Twingate Service Issues

Incident Report for Twingate

Postmortem

Twingate Public RCA: March 21, 2025 Authentication/Authorization Incident

Summary

On March 21, 2025, between 21:10 and 21:41 UTC, a subset of authentication and authorization requests to Twingate services experienced elevated error rates. The issue was mitigated by 21:41 UTC and services returned to normal operation.

What Happened

Twingate runs an active-active architecture across multiple Google Kubernetes Engine (GKE) clusters, balanced by a Global Load Balancer (GLB). At the onset of the incident, we observed anomalies in one of our clusters, and to protect overall system health, we proactively scaled down deployments in that cluster. This action shifted traffic to other clusters in the topology, primarily one that typically handles a lighter load and had been scaled accordingly.

The target cluster began autoscaling as expected, but the increased traffic caused elevated error rates, which triggered our retry mechanisms across services. While these retries helped many requests succeed, they also increased the overall system load. Simultaneously, the cluster underwent a cloud provider-initiated update operation that caused pod restarts and reduced capacity.

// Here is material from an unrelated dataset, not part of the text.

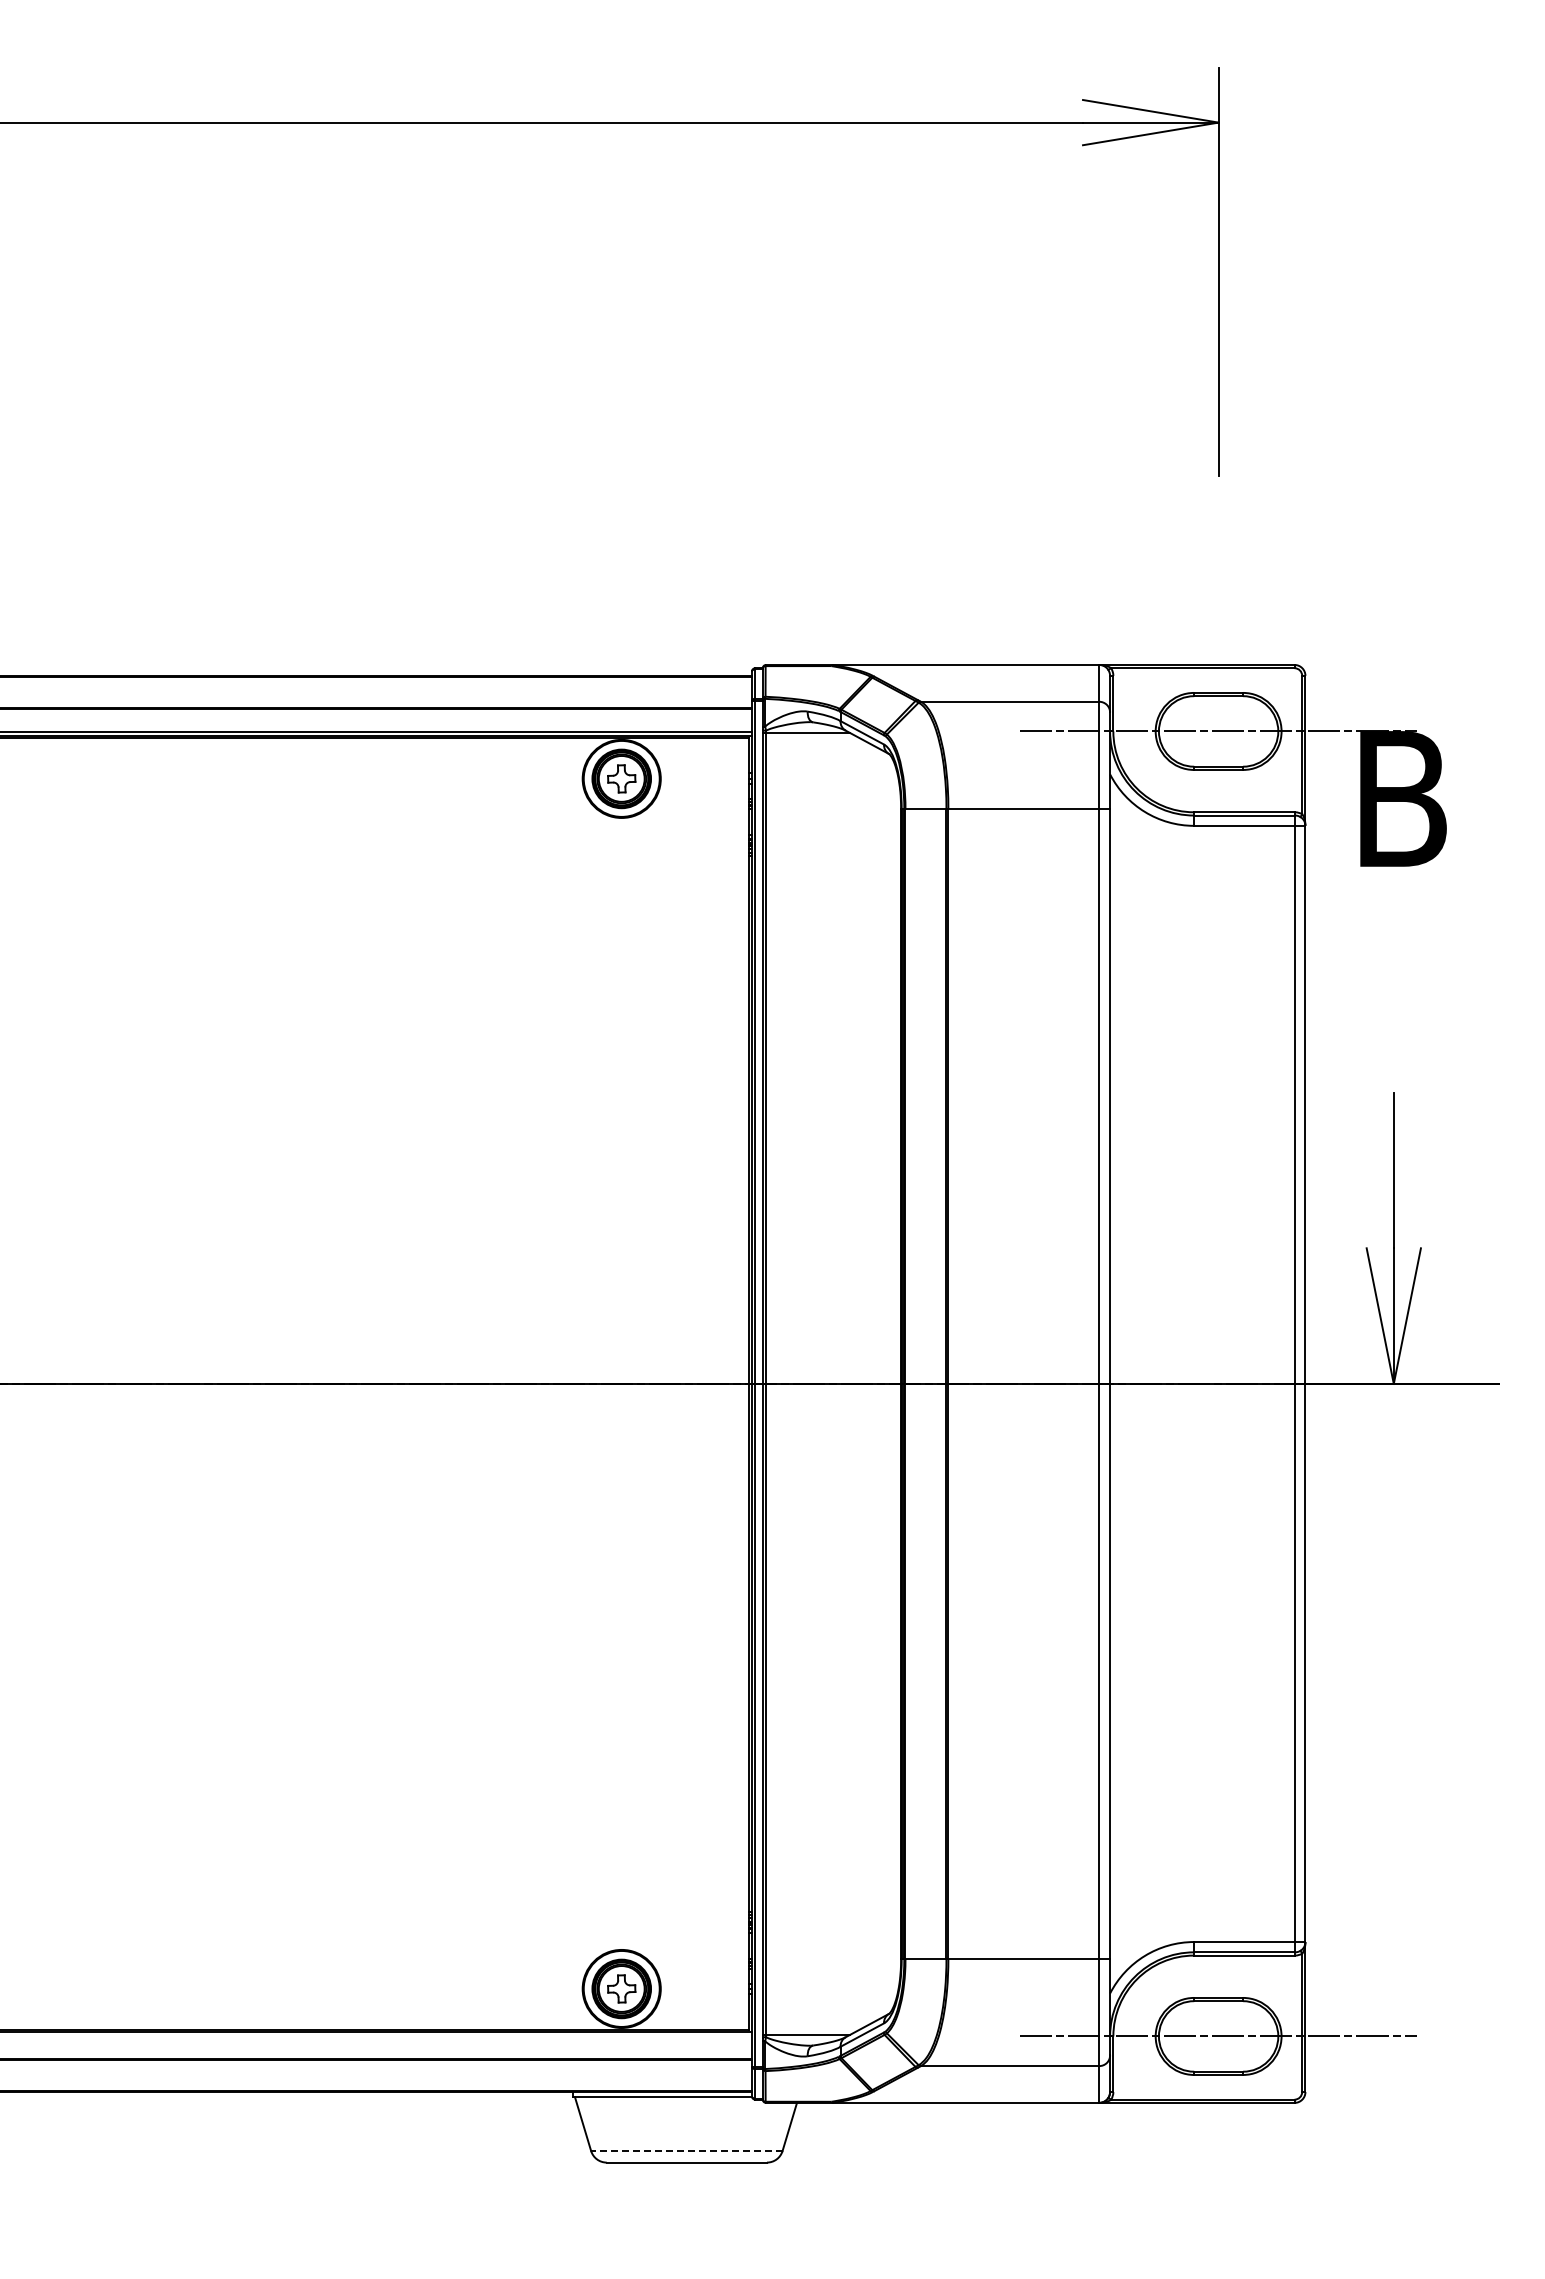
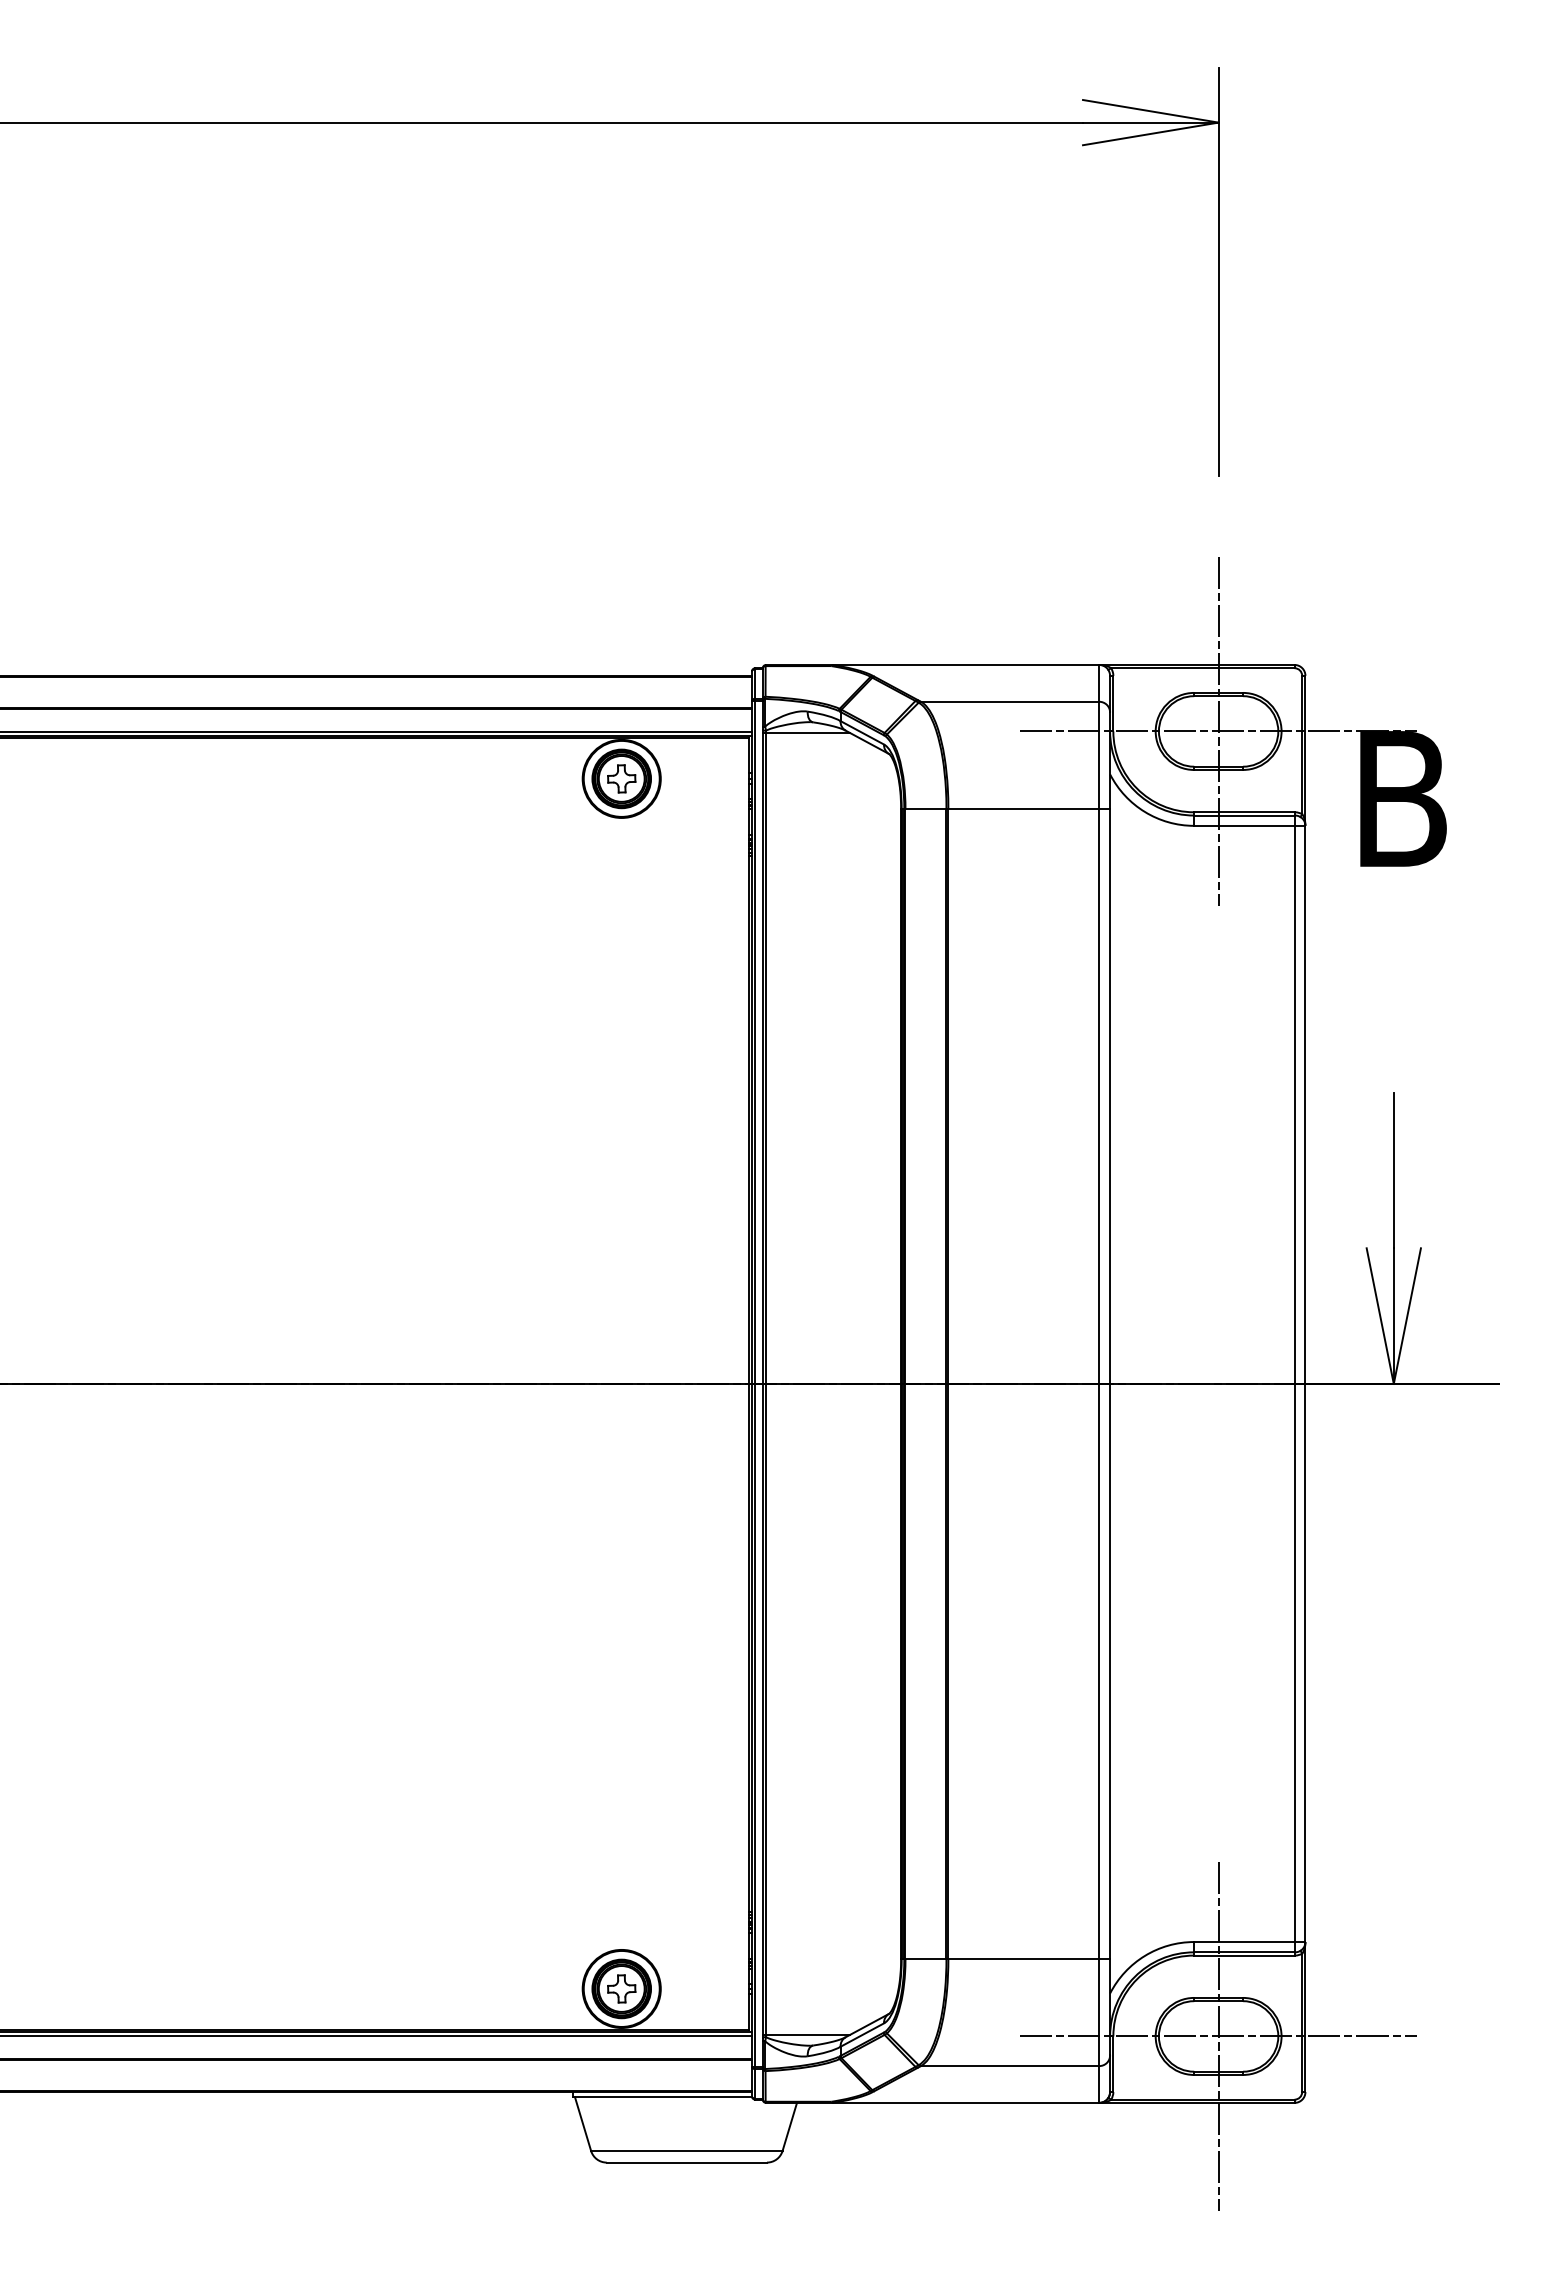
line at (1218, 731): none -> present
line at (376, 2035): none -> present
line at (1218, 2036): none -> present
line at (686, 2151): dashed -> solid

To stabilize the system, we reintroduced capacity in the previously affected cluster, rebalancing the traffic across regions. Once this occurred, error rates subsided and retries diminished.

Root Cause

Anomalous behavior from our cloud provider, including unexpected request timeouts at the load balancer level and instability during a cluster update, led to a cascade of retry traffic that temporarily overwhelmed parts of the system. We are actively investigating both the unexpected timeout configuration and the behavior of the cluster during the update with our cloud provider.

Corrective actions

Short-Term:

Continue collaboration with our cloud provider to understand the root cause of the unexpected timeouts and cluster update impact.
COMPLETED: Keep deployments on all regions with same number of replicas in HPA configuration
COMPLETED: Increase max node counts on cluster node auto-scalers to give us more room to scale up.
COMPLETED: Configure HPA to scale up faster

Posted Mar 28, 2025 - 15:14 UTC

Resolved

This incident has been resolved.

Posted Mar 21, 2025 - 21:13 UTC

Monitoring

A fix has been implemented and we are monitoring the results.

Posted Mar 21, 2025 - 20:41 UTC

Investigating

We are currently investigating this issue.

Posted Mar 21, 2025 - 20:10 UTC

This incident affected: Control Plane (Authentication - Enterprise, Authentication - Social, MFA, Authorization, Connector Heartbeat) and Management (Identity Providers Sync, Public API, Admin Console, Realtime Updates, Client Log Upload, 3rd Party Integrations, Network Dashboards, DNS Filtering Dashboards).